_Activities_:
• 1. In the post about the cat Jet, where was Jet first picked up?
• 2. Carry on the post about the cat Jet from the point where it stops.

Tag Archives: pets

Jet Baby

Bop bops, love bunch, schwoopy poopy…I call my cat a lot of cutesy names. Sometimes I just call him noises. Like I just make noises at him and cuddle him against his will, though I’ve been trying to back off lately. I don’t think anyone really truly understands cats the way they do dogs. Because they evolved as solitary hunters, they don’t express a need for companionship or affection in the same way as canines do. And I think I like this because I have a bit aversion to overly clingy beings. So I get to be the clingy one with him because, well, I’m human and bigger and in charge. I think we have our ideas about what cats want, and why and we’re usually way off base. But here’s what I can tell you so far about the cat we’ve named Jet who has been living with us since August 2015.

When I first picked him up at the YMCA shelter and put him on my shoulder, he was purring like a loud motor. He was curious, cautious and easily distracted. And my heart did a million unrecognizable flips. He hid under the bed for like a day when we got home with him which didn’t surprise me. Cats are not fans of change. My family had one when I was a girl and when we moved from Brooklyn to the Bronx she hid in the ceiling of the basement (don’t ask how) for days. She came out when she was ready to.

[Saved data entries]
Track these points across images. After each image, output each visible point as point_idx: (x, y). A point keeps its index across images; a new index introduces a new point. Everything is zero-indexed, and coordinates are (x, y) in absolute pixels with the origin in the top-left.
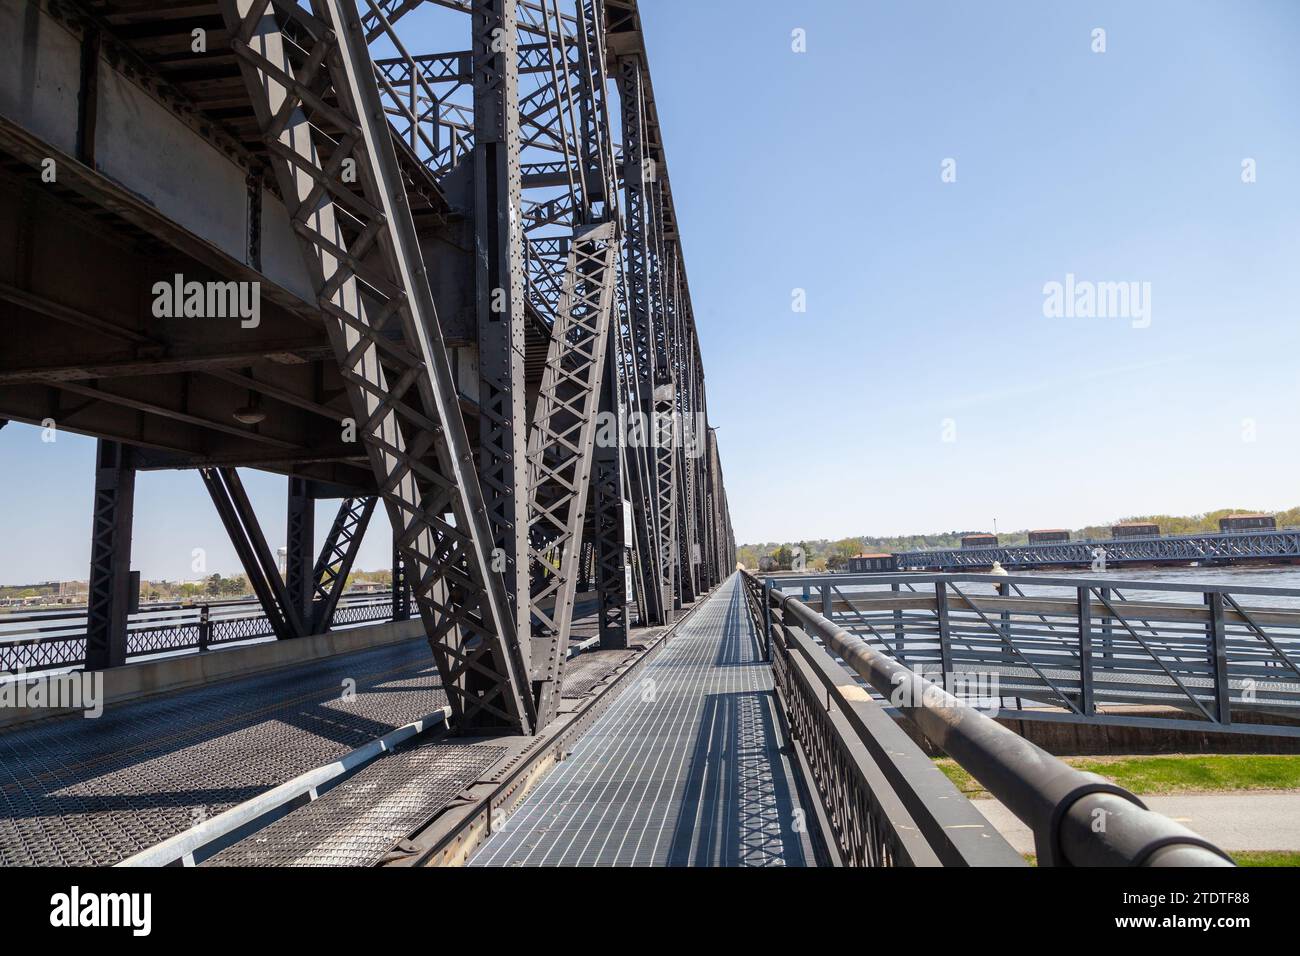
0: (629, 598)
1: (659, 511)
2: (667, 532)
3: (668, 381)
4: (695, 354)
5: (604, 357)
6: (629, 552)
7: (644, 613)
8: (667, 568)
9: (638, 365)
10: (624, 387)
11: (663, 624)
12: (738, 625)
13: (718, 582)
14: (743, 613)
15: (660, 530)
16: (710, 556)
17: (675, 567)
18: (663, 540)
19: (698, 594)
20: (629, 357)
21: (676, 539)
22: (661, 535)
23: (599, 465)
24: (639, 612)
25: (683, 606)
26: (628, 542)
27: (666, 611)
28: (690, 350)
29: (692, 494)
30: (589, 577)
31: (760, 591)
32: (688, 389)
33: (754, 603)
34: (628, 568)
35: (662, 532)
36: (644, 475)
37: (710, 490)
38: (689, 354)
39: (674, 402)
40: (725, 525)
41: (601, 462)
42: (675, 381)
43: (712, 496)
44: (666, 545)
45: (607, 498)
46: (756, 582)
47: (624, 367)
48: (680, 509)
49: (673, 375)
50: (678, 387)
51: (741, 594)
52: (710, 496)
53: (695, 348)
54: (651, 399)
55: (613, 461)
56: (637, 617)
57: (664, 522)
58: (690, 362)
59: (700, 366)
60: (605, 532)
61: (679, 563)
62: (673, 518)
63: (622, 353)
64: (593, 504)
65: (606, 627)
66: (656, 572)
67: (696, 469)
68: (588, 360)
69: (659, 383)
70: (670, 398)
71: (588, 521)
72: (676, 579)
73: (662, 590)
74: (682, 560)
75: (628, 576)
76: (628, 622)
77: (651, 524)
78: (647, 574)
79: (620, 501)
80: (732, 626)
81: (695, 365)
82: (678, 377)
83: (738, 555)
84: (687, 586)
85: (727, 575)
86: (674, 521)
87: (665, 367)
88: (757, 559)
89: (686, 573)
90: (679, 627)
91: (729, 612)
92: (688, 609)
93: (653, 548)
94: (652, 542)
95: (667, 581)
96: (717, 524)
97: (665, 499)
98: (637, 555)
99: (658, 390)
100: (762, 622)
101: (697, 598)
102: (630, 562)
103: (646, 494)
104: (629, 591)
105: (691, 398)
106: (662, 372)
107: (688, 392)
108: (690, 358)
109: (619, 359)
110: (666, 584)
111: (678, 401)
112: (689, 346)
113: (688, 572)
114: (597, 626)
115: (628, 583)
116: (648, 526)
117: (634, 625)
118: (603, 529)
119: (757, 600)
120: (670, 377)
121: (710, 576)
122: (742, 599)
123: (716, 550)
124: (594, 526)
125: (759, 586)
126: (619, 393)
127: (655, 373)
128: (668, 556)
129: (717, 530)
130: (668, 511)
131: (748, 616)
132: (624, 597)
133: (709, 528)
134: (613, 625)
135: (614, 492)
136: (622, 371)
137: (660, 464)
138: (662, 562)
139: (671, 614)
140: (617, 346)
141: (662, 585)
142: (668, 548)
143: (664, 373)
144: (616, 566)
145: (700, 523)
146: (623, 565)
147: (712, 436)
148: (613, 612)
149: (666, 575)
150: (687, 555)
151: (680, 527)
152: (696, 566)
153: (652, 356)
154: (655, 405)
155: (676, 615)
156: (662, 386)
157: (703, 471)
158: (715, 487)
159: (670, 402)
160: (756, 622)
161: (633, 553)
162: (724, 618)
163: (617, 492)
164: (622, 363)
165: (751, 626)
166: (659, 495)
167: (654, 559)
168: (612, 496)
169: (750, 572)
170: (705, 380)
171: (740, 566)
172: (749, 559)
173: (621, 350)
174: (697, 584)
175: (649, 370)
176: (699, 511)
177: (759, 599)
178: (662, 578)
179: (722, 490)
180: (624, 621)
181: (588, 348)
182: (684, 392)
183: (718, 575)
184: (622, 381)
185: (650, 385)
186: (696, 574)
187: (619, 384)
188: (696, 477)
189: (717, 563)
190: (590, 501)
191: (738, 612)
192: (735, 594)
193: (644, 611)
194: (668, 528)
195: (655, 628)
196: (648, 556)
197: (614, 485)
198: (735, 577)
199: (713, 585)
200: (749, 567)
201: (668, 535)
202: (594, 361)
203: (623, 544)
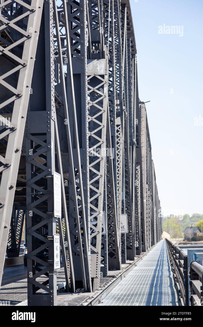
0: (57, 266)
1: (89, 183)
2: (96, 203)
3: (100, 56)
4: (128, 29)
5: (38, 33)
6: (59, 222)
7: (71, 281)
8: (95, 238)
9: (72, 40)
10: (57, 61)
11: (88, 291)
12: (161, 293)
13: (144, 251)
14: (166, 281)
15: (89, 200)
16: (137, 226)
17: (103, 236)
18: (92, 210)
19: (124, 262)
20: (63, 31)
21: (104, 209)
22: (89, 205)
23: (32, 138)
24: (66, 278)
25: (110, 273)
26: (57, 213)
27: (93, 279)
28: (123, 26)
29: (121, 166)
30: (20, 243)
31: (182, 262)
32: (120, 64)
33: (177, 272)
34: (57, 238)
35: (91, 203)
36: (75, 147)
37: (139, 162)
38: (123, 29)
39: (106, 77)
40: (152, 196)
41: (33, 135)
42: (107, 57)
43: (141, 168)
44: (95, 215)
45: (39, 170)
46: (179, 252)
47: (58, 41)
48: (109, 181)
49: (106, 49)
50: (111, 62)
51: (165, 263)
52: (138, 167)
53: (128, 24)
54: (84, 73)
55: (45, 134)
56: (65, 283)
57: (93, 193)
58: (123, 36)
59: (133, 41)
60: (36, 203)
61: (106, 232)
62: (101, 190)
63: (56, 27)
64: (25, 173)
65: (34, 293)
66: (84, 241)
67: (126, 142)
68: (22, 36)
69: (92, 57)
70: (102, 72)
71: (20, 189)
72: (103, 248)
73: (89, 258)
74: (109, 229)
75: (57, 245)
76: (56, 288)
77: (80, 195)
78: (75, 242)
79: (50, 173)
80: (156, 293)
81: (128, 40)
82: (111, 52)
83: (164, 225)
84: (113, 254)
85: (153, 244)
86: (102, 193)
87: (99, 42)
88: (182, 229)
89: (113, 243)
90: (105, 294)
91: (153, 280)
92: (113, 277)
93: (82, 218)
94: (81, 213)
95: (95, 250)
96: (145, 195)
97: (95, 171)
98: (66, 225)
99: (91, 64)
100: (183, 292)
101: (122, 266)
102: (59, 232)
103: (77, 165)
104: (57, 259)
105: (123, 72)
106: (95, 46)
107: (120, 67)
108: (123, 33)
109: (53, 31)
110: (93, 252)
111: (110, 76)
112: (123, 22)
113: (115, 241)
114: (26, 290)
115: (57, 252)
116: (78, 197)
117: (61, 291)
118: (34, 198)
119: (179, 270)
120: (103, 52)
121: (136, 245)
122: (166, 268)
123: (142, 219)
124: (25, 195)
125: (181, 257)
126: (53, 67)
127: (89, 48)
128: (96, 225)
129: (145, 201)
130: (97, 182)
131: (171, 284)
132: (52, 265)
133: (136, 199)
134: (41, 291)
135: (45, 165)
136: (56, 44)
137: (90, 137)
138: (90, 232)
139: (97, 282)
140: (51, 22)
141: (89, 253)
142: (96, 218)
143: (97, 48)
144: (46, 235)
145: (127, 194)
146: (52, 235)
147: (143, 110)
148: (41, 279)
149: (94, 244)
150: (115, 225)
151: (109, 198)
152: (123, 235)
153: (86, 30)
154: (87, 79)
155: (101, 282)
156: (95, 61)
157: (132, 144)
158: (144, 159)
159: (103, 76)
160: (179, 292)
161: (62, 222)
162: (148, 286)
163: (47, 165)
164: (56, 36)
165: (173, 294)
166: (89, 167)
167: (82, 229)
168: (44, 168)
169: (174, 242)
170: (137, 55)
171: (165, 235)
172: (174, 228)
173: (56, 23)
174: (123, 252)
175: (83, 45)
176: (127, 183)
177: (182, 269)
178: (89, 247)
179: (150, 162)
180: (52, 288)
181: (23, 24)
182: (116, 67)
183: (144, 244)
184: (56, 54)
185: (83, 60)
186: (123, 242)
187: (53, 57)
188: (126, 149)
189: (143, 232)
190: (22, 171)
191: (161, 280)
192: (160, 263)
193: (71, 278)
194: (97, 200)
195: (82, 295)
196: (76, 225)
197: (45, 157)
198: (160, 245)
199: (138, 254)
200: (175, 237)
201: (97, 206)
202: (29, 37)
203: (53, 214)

_Numbered responses_:
• 1. At the YMCA shelter.

• 2.
Jet is six months old and still social at this point. People come over and he wants to be around. Anyone, friends, meter reader, superintendent. He wants to sniff around them and walk around them, be around. He has a nerve as all cats do to want to be in my space but not necessarily engage with me. In fact the only time I really know that he actually wants to engage with me is when he meows. Meowing is something I have learned that cats only do to communicate with humans. Cats don’t meow among themselves. So when Jet meows, I know he either wants to get into a room I’ve locked, wants to be picked up so he can knead his paws and claws into my flesh or is frustrated because he can’t get some mysterious piece of something out from under a piece of furniture or the ball in his box is being audaciously non-cooperative .

His favorite toy (he has a collection) is the feather teaser and I have a lot of fun using it to play with him. I enjoy seeing how agile he is, how improvisational and energetic. I like to see what choices he makes in the way he moves and how long it takes to tire him out as he grows bigger.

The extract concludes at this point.